▶ Required task A: In the forum thread about the HR24D-500, what does sigma1914 ask whether the buyer checked with Directv?

▶ Page excerpt:
[Begin]

# HR24D-500 - What is the "D" for?



## Sim-X (Sep 24, 2009)

So I just bought an HR24 off eBay. I notice the guy has it listed as an HR24D-500 - I looked around and couldn't really find an answer for what the "D" is. Anyone have any idea?

Here is what I bought if anyone cares to look.

http://cgi.ebay.com/ws/eBayISAPI.dll?ViewItem&item=320566140743

Thanks


----------



## sigma1914 (Sep 5, 2006)

Dead. 

Did you check the RID with Directv to be sure you own it? Or that Directv can activate it if leased? Don't want to see you get burned.


----------



## Sim-X (Sep 24, 2009)

sigma1914 said:


> Dead.
> 
> Did you check the RID with Directv to be sure you own it? Or that Directv can activate it if leased? Don't want to see you get burned.


The guy has good feedback from other people who have bought the same product so I have been waiting for him to list one. However I'm a little worried about what this "D" is now.


----------



## RobertE (Jun 10, 2006)

[End]

▶ Required task B: Please rewrite the records starting at the line that contains "genus: Lysimachia" and ending at the last line of the records, changing "collector number" to "field number" throughout and keeping everything else the same.

[A block of data]
[Begin]

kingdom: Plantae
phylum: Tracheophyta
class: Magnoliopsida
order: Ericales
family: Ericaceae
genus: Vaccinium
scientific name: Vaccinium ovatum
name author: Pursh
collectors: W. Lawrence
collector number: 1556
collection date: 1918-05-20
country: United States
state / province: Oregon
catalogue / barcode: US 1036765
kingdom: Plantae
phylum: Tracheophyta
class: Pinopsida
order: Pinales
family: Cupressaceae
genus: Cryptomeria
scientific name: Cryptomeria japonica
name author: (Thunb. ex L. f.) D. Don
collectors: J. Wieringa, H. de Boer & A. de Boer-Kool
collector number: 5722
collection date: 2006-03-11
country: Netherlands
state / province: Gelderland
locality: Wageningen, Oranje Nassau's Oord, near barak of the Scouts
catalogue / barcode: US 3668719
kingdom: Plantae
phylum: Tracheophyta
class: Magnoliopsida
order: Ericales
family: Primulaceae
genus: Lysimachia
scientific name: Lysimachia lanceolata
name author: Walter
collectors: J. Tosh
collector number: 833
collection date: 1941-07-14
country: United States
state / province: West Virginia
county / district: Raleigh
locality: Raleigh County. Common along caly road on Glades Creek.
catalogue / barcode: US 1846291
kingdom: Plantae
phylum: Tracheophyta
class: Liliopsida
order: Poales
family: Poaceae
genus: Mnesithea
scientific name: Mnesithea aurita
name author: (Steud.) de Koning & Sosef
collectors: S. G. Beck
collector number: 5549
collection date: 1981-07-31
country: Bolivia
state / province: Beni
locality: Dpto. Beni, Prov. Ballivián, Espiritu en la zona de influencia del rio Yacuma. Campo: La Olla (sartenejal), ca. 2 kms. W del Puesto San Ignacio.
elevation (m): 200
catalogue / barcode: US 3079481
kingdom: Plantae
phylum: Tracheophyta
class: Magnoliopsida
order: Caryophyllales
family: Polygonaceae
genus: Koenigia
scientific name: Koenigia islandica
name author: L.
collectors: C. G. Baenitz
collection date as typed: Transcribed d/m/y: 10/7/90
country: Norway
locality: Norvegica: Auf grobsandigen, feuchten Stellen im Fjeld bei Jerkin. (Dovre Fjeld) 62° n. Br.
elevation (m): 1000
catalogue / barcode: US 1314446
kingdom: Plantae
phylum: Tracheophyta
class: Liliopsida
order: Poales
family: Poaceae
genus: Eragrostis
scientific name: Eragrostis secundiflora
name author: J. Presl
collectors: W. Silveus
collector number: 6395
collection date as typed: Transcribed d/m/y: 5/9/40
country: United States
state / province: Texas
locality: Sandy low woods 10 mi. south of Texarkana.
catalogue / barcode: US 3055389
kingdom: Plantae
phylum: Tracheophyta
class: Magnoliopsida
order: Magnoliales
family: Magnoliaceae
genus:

[End]

▶ Exercise result A: The RID, to be sure the buyer owns the receiver.

▶ Exercise result B:
genus: Lysimachia
scientific name: Lysimachia lanceolata
name author: Walter
collectors: J. Tosh
field number: 833
collection date: 1941-07-14
country: United States
state / province: West Virginia
county / district: Raleigh
locality: Raleigh County. Common along caly road on Glades Creek.
catalogue / barcode: US 1846291
kingdom: Plantae
phylum: Tracheophyta
class: Liliopsida
order: Poales
family: Poaceae
genus: Mnesithea
scientific name: Mnesithea aurita
name author: (Steud.) de Koning & Sosef
collectors: S. G. Beck
field number: 5549
collection date: 1981-07-31
country: Bolivia
state / province: Beni
locality: Dpto. Beni, Prov. Ballivián, Espiritu en la zona de influencia del rio Yacuma. Campo: La Olla (sartenejal), ca. 2 kms. W del Puesto San Ignacio.
elevation (m): 200
catalogue / barcode: US 3079481
kingdom: Plantae
phylum: Tracheophyta
class: Magnoliopsida
order: Caryophyllales
family: Polygonaceae
genus: Koenigia
scientific name: Koenigia islandica
name author: L.
collectors: C. G. Baenitz
collection date as typed: Transcribed d/m/y: 10/7/90
country: Norway
locality: Norvegica: Auf grobsandigen, feuchten Stellen im Fjeld bei Jerkin. (Dovre Fjeld) 62° n. Br.
elevation (m): 1000
catalogue / barcode: US 1314446
kingdom: Plantae
phylum: Tracheophyta
class: Liliopsida
order: Poales
family: Poaceae
genus: Eragrostis
scientific name: Eragrostis secundiflora
name author: J. Presl
collectors: W. Silveus
field number: 6395
collection date as typed: Transcribed d/m/y: 5/9/40
country: United States
state / province: Texas
locality: Sandy low woods 10 mi. south of Texarkana.
catalogue / barcode: US 3055389
kingdom: Plantae
phylum: Tracheophyta
class: Magnoliopsida
order: Magnoliales
family: Magnoliaceae
genus:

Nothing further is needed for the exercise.